**YOUR OBJECTIVE**
Copy out the whole passage below on Washington's ties with Saudi Arabia, word for word.

**SELECTED EXTRACT**
+++++
Saudi Arabia, traditionally one of America’s most important allies in the Middle East, has recently come in for unusually sharp criticism in Washington. Political leaders and the press have blasted Riyadh’s refusal to allow the United States to use bases in the kingdom to launch attacks against the Taliban and for its lack of cooperation in investigating the September 11 hijackers, of whom fifteen of the nineteen were Saudi citizens, according to the FBI. Nor has it escaped notice that the Saudis until quite recently were the principal financial prop of the Taliban regime and that they have funded the radical Islamic schools in Pakistan and elsewhere known as madrassahs. On October 24 Senator Joseph Biden, chairman of the Senate Foreign Relations Committee, spoke scornfully of America’s “love affair” with the Saudis and said, “They need us more than we need them.”
Does all this mean that the Washington-Riyadh friendship is in serious trouble? Don’t bet on it. Thanks to its perceived strategic importance, the kingdom can count on high-level support in the capital, especially at the White House, State Department and Pentagon. To bolster their status, the Saudis conduct a discreet and effective lobbying program, which is backed by US businesses with a big stake in the kingdom, especially weapons makers and oil companies. “If the Saudis grew artichokes we wouldn’t care about the relationship, but we want their oil,” says Lawrence Korb, Assistant Secretary of Defense during the Reagan years and now director of national security studies at the Council on Foreign Relations. “That’s why we put up with a lot from the Saudis and rarely lean on them.”
+++++
**GIVEN DATA**
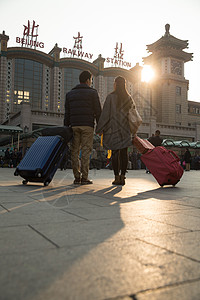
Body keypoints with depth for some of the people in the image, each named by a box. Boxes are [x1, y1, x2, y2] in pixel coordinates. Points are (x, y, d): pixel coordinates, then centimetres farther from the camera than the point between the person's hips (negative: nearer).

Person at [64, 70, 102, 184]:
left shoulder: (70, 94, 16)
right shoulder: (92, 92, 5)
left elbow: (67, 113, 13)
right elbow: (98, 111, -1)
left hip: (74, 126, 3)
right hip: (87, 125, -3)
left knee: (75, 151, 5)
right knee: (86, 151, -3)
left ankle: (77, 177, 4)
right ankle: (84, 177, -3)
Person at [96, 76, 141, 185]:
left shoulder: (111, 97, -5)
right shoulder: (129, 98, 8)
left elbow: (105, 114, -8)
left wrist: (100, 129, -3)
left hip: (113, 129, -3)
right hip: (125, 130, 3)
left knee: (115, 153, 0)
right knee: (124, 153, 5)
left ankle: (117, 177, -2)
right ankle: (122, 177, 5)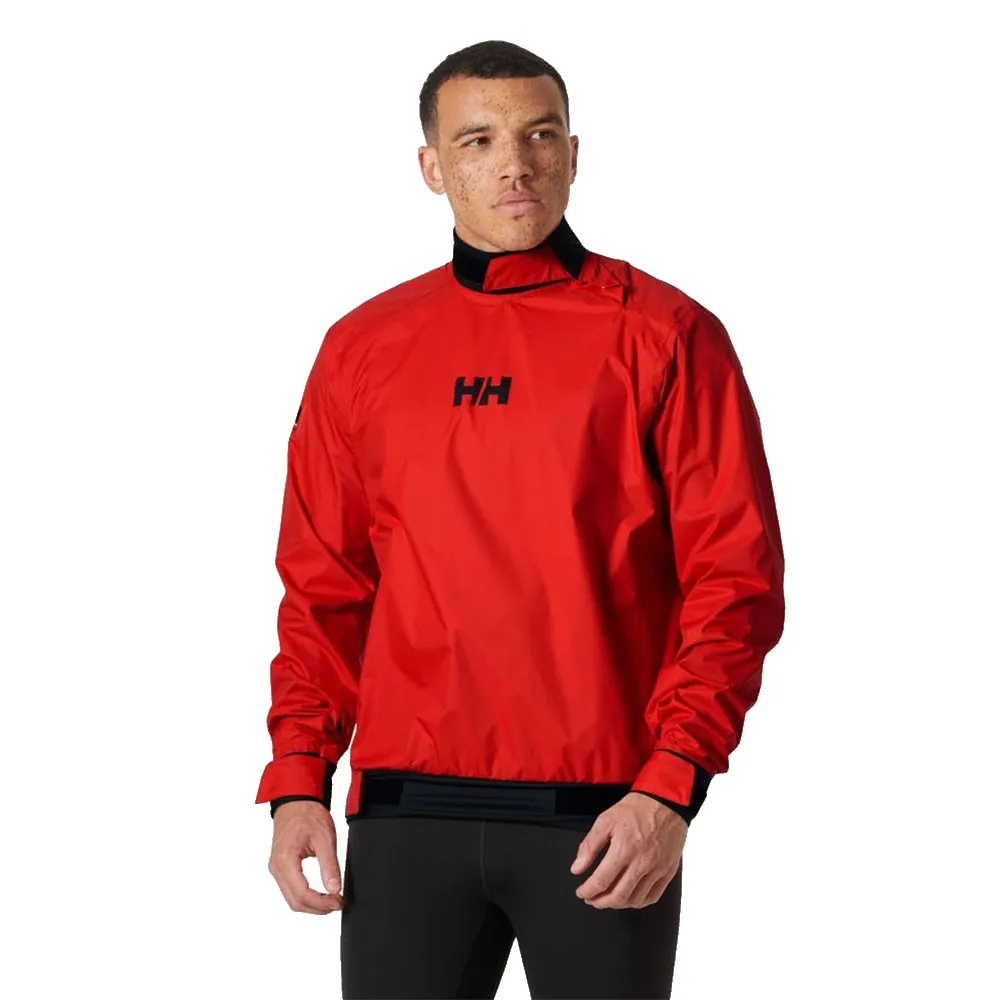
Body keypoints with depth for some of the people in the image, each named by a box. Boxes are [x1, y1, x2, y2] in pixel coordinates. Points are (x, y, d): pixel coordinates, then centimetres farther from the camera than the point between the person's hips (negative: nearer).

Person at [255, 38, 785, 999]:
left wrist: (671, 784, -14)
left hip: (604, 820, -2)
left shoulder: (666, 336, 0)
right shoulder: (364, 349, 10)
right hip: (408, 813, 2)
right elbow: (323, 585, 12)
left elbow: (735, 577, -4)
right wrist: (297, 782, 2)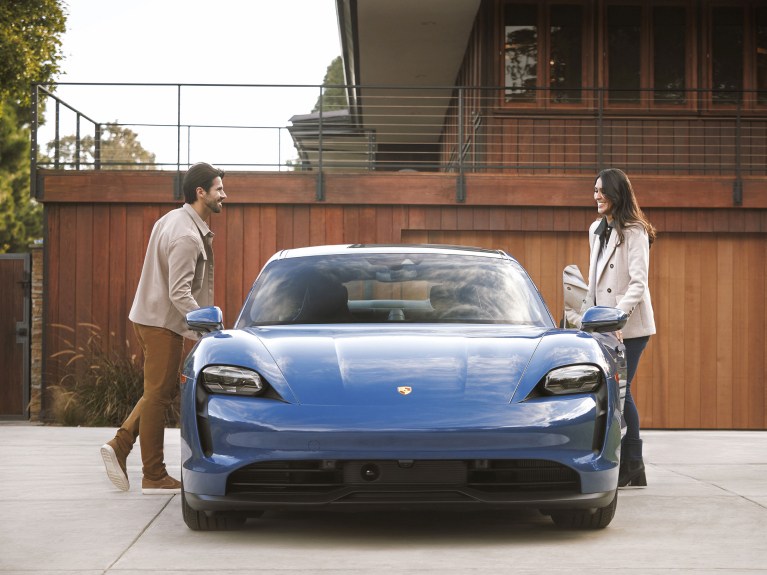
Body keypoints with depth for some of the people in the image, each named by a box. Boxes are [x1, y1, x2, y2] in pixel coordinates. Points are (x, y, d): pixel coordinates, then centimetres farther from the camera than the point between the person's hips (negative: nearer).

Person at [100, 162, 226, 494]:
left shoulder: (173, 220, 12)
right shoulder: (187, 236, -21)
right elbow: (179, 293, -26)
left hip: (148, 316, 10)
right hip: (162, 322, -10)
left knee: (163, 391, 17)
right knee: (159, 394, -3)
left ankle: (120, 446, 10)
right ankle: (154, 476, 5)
+++++
**FINISHED TASK**
Saudi Arabia, traditionally one of America’s most important allies in the Middle East, has recently come in for unusually sharp criticism in Washington. Political leaders and the press have blasted Riyadh’s refusal to allow the United States to use bases in the kingdom to launch attacks against the Taliban and for its lack of cooperation in investigating the September 11 hijackers, of whom fifteen of the nineteen were Saudi citizens, according to the FBI. Nor has it escaped notice that the Saudis until quite recently were the principal financial prop of the Taliban regime and that they have funded the radical Islamic schools in Pakistan and elsewhere known as madrassahs. On October 24 Senator Joseph Biden, chairman of the Senate Foreign Relations Committee, spoke scornfully of America’s “love affair” with the Saudis and said, “They need us more than we need them.”
Does all this mean that the Washington-Riyadh friendship is in serious trouble? Don’t bet on it. Thanks to its perceived strategic importance, the kingdom can count on high-level support in the capital, especially at the White House, State Department and Pentagon. To bolster their status, the Saudis conduct a discreet and effective lobbying program, which is backed by US businesses with a big stake in the kingdom, especially weapons makers and oil companies. “If the Saudis grew artichokes we wouldn’t care about the relationship, but we want their oil,” says Lawrence Korb, Assistant Secretary of Defense during the Reagan years and now director of national security studies at the Council on Foreign Relations. “That’s why we put up with a lot from the Saudis and rarely lean on them.”